+++ Supplied information
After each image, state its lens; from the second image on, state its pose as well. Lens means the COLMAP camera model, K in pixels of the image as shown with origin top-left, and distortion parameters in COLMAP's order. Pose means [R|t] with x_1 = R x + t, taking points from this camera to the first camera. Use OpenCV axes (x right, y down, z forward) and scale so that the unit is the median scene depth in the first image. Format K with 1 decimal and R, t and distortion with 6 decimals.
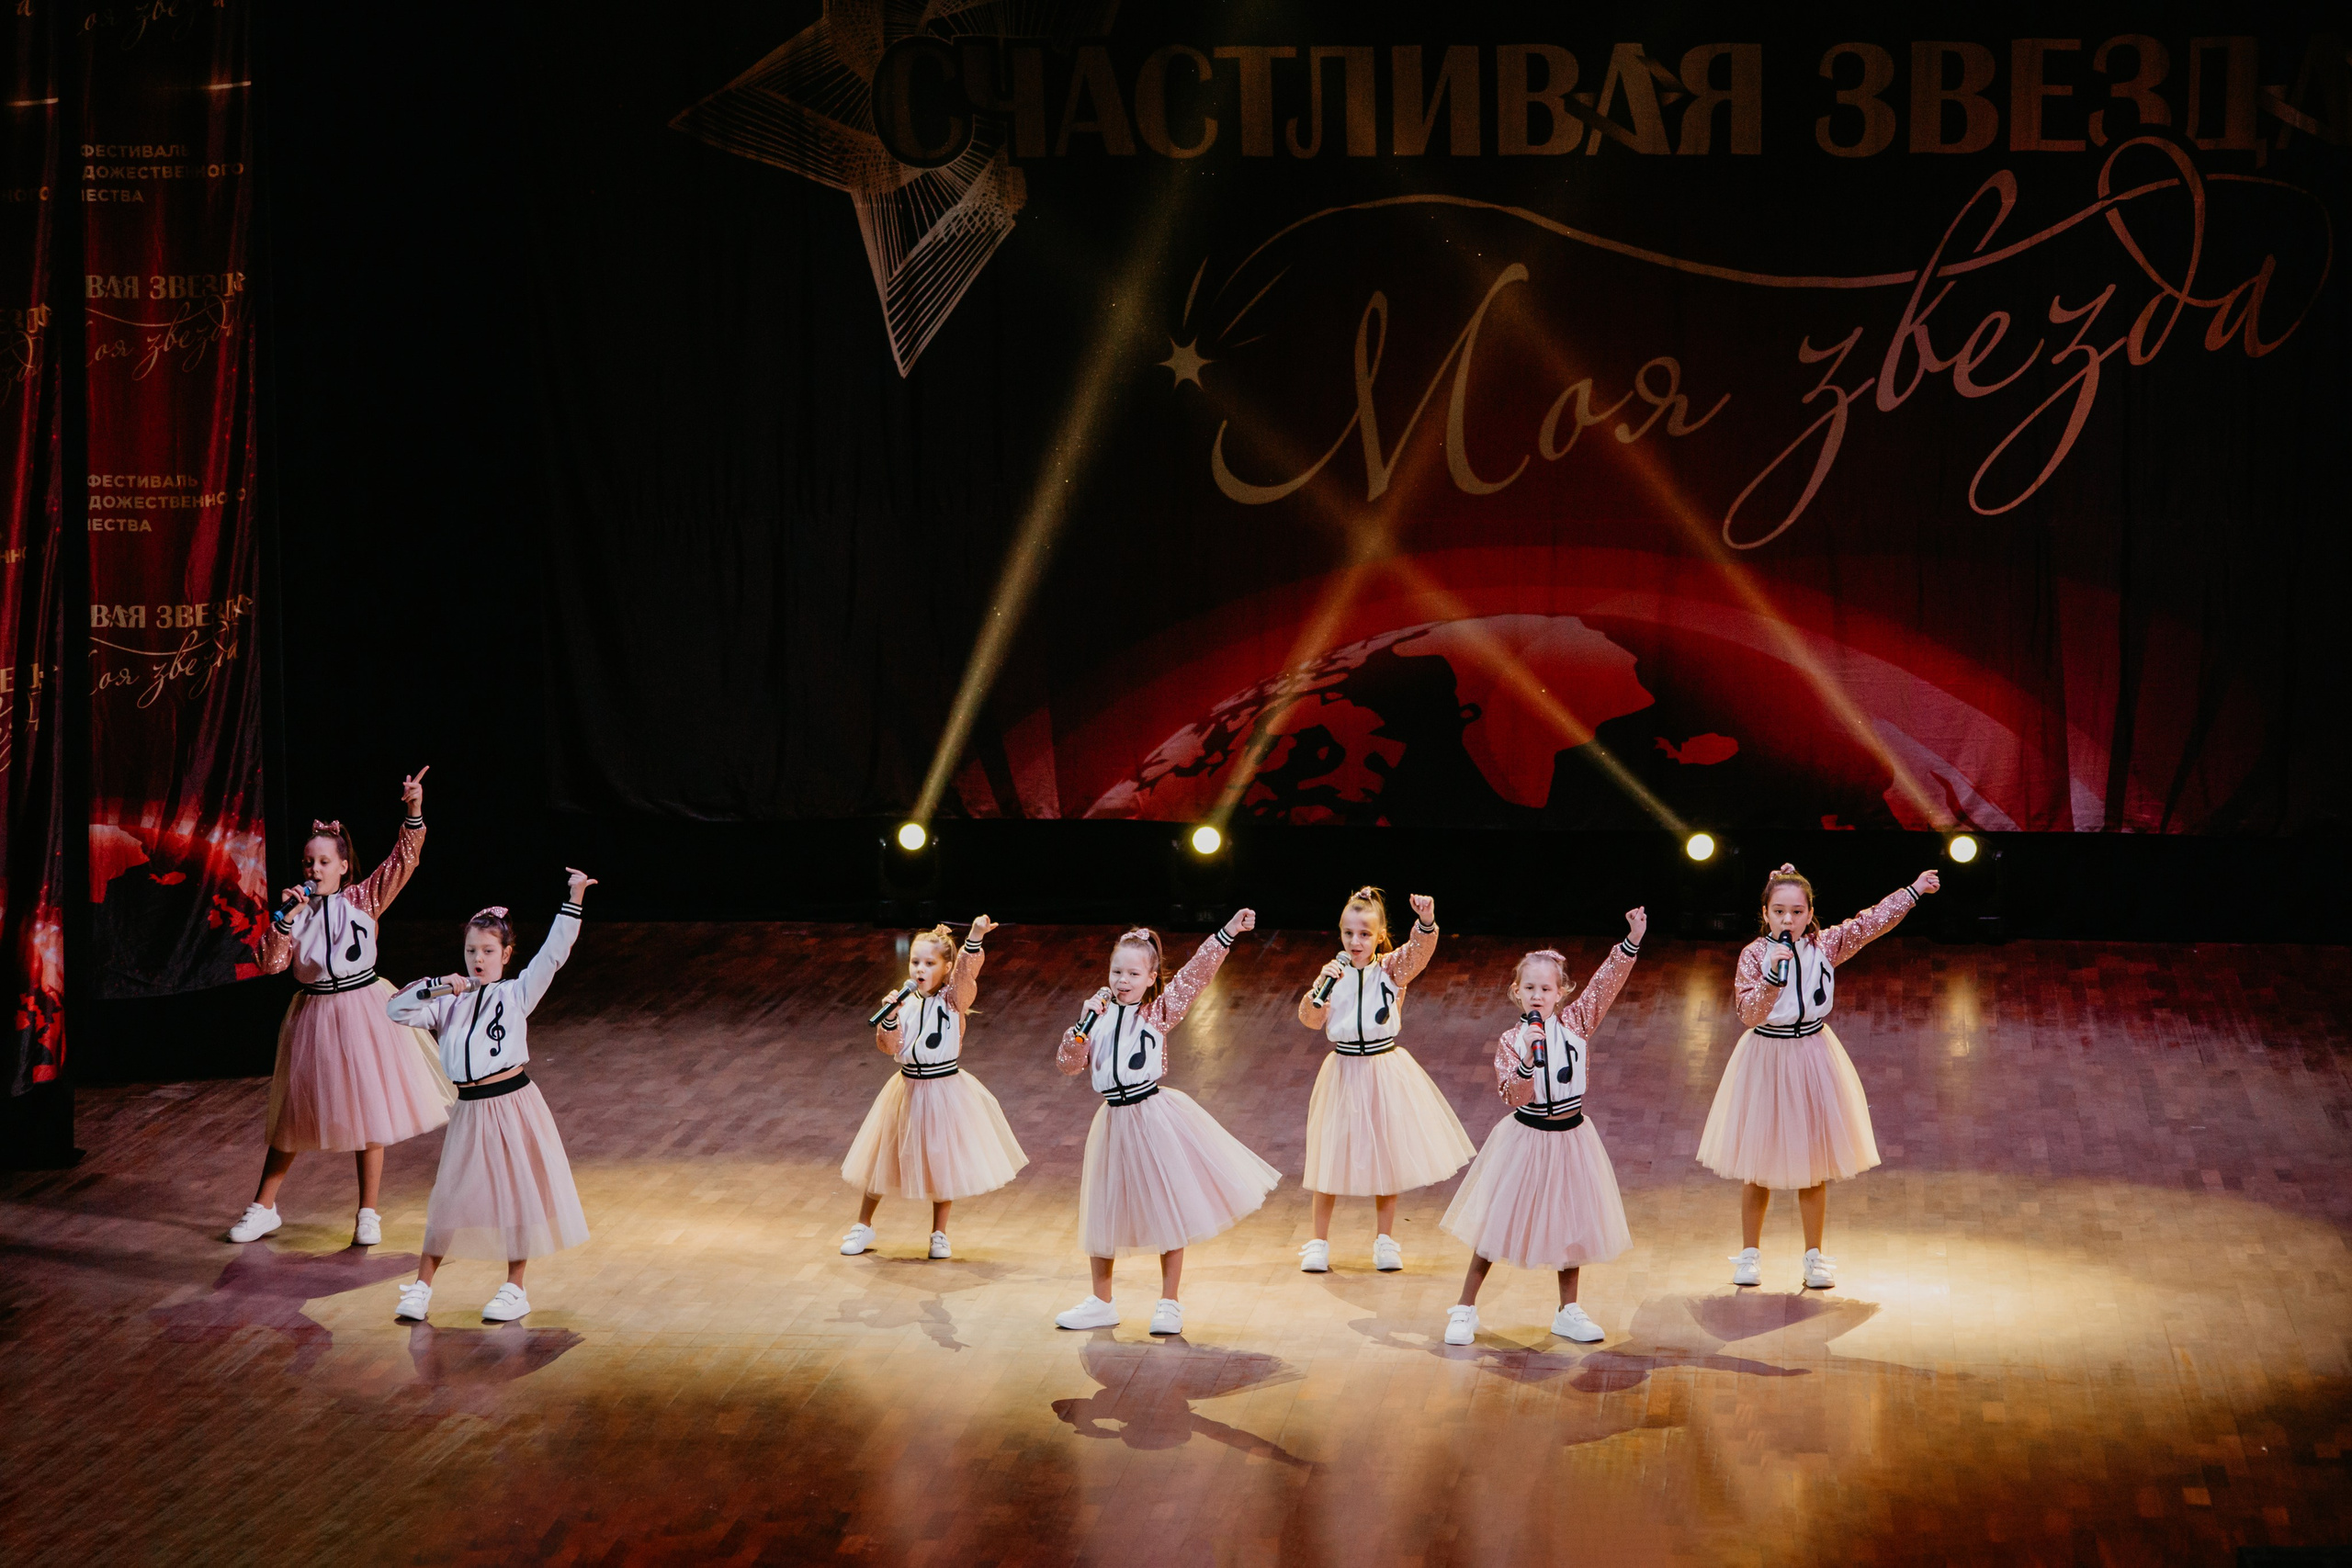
lens RADIAL K [[6194.6, 0, 1125.8], [0, 6194.6, 779.4], [0, 0, 1]] dist [0.342964, 1.511237]
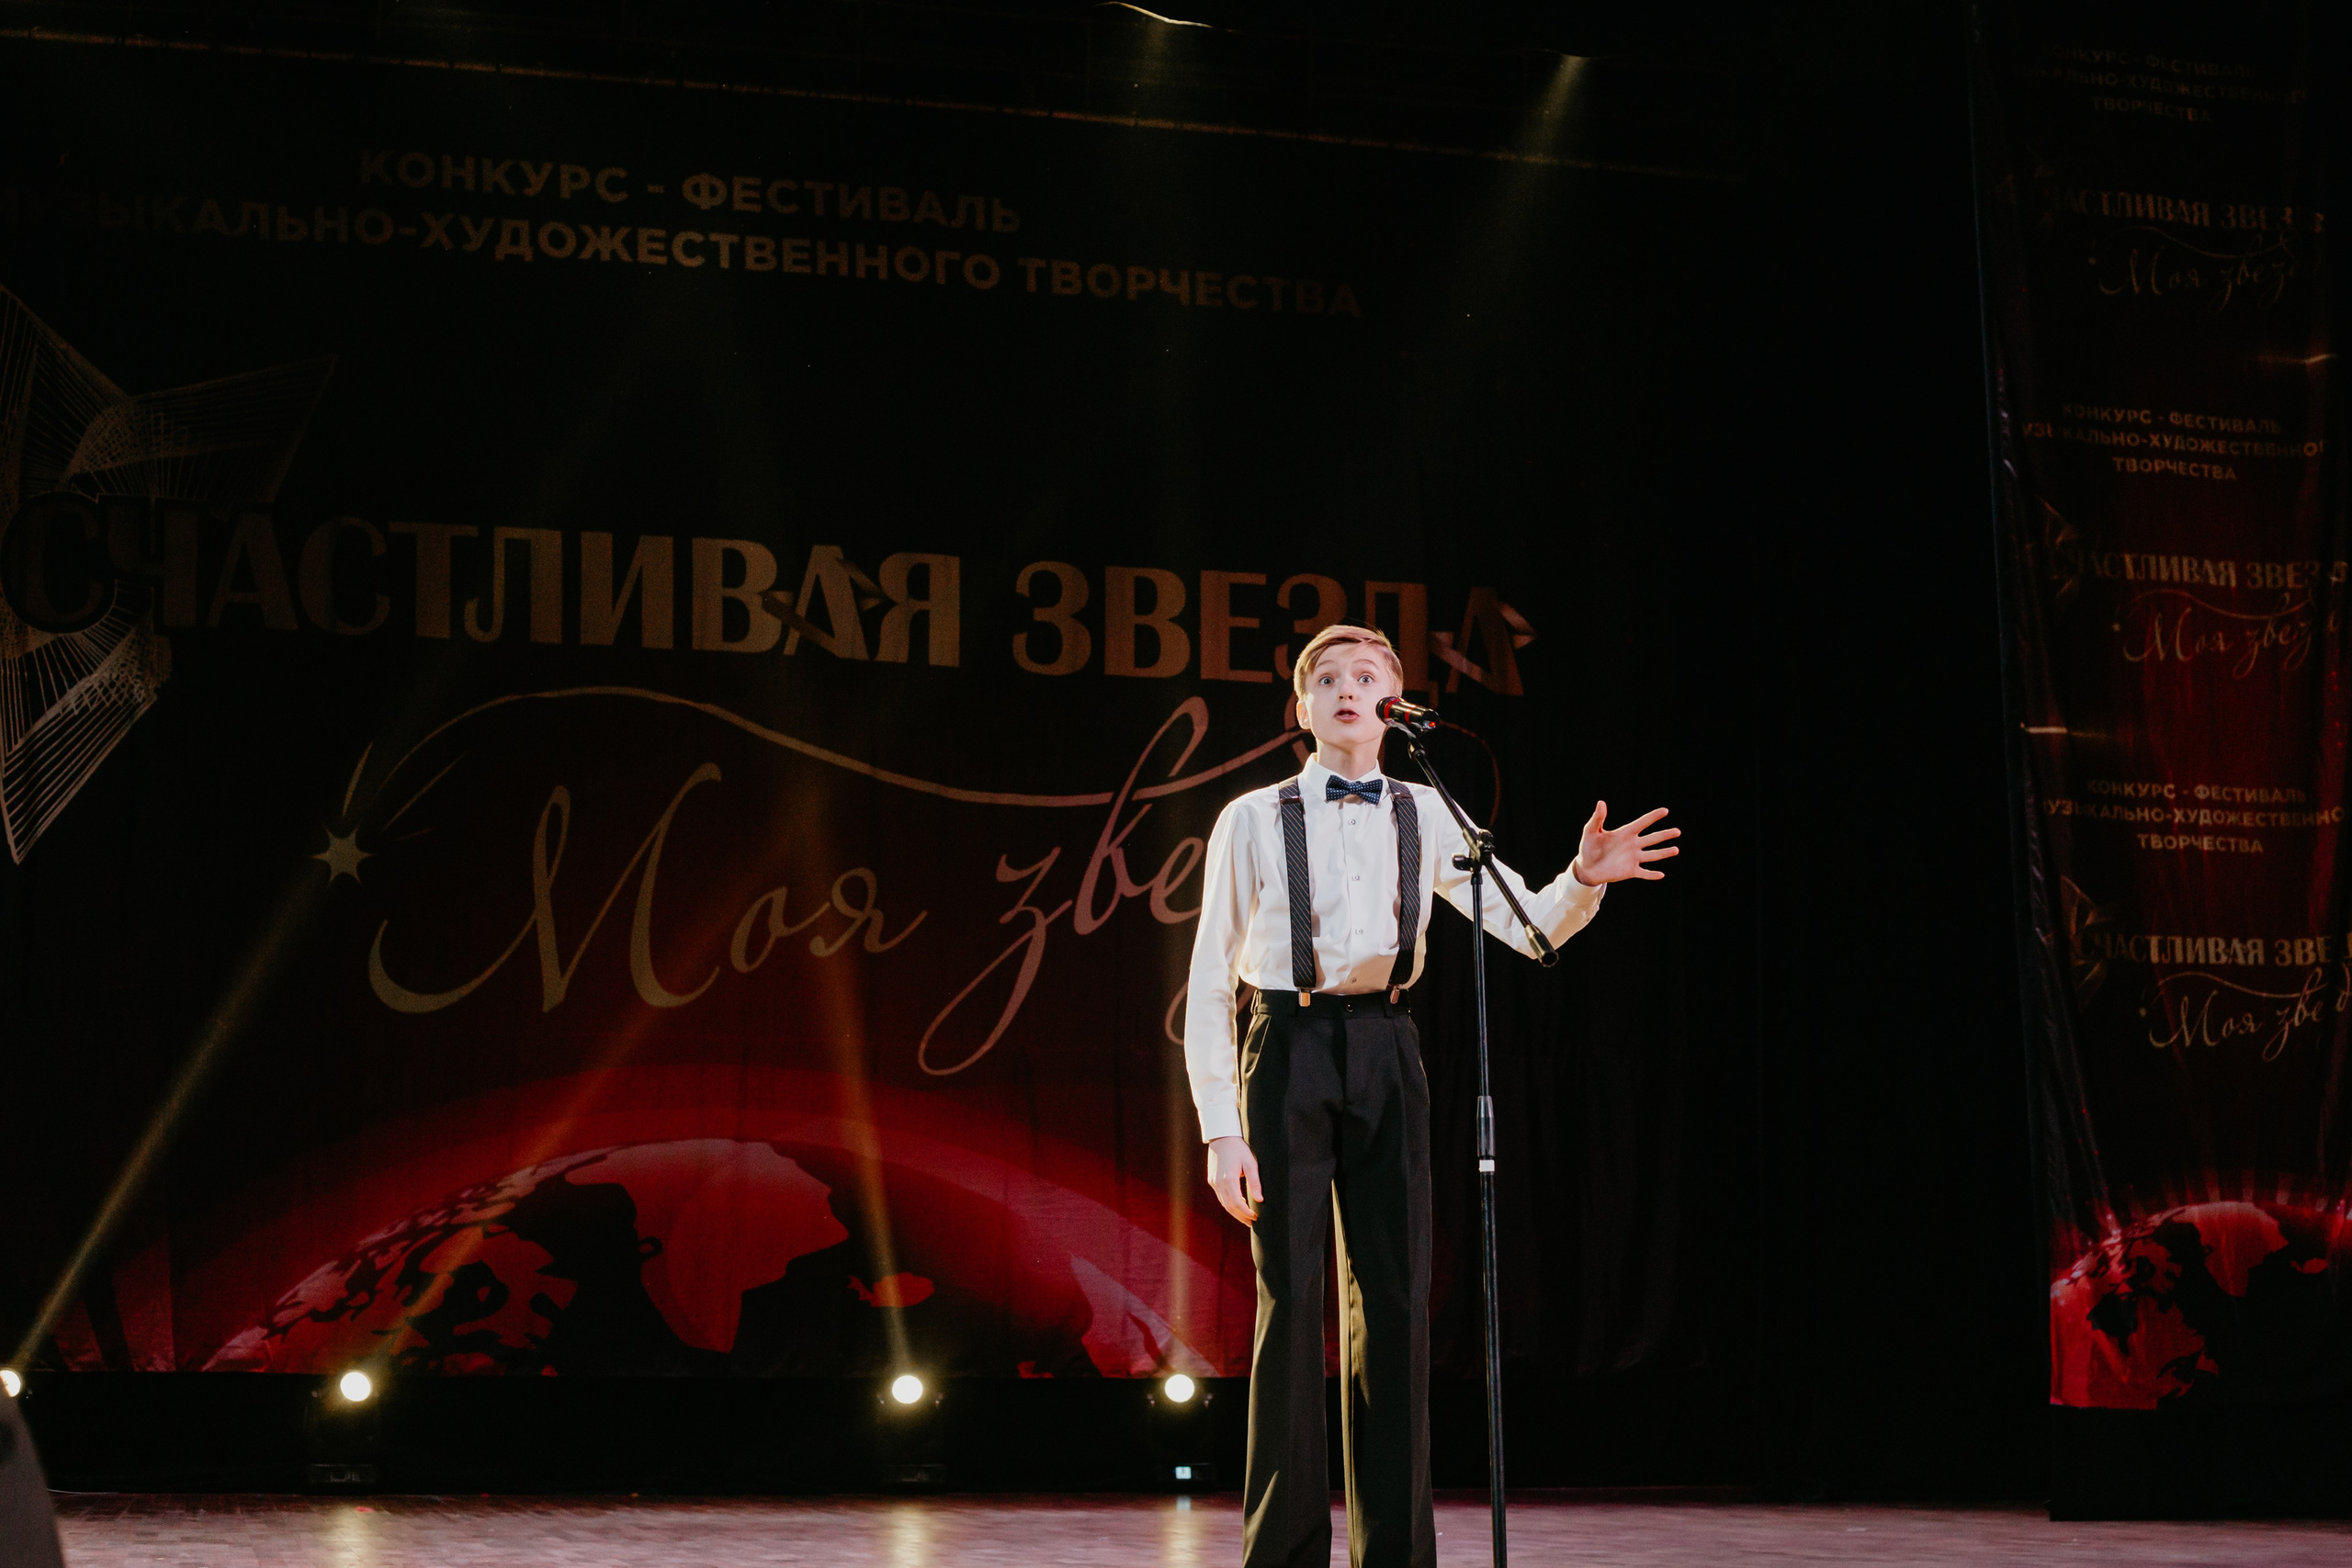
lens RADIAL K [[3679.2, 0, 1198.1], [0, 3679.2, 774.1], [0, 0, 1]] dist [-0.088887, -0.085410]
pose [[0.929818, 0.062480, 0.362679, -0.069467], [0.037686, 0.964138, -0.262711, 0.067032], [-0.366086, 0.257941, 0.894118, 0.476784]]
++++++
* Activity: Print the whole listing above once more, word for word, without its pictures.

* Written reply:
After each image, state its lens; from the second image on, state its pose as well. Lens means the COLMAP camera model, K in pixels of the image as shown with origin top-left, and distortion parameters in COLMAP's order. Pose means [R|t] with x_1 = R x + t, taking points from this camera to the first camera. Use OpenCV axes (x right, y down, z forward) and scale so that the unit is the median scene depth in the first image. Format K with 1 decimal and R, t and distortion with 6 decimals.
lens RADIAL K [[6194.6, 0, 1125.8], [0, 6194.6, 779.4], [0, 0, 1]] dist [0.342964, 1.511237]
lens RADIAL K [[3679.2, 0, 1198.1], [0, 3679.2, 774.1], [0, 0, 1]] dist [-0.088887, -0.085410]
pose [[0.929818, 0.062480, 0.362679, -0.069467], [0.037686, 0.964138, -0.262711, 0.067032], [-0.366086, 0.257941, 0.894118, 0.476784]]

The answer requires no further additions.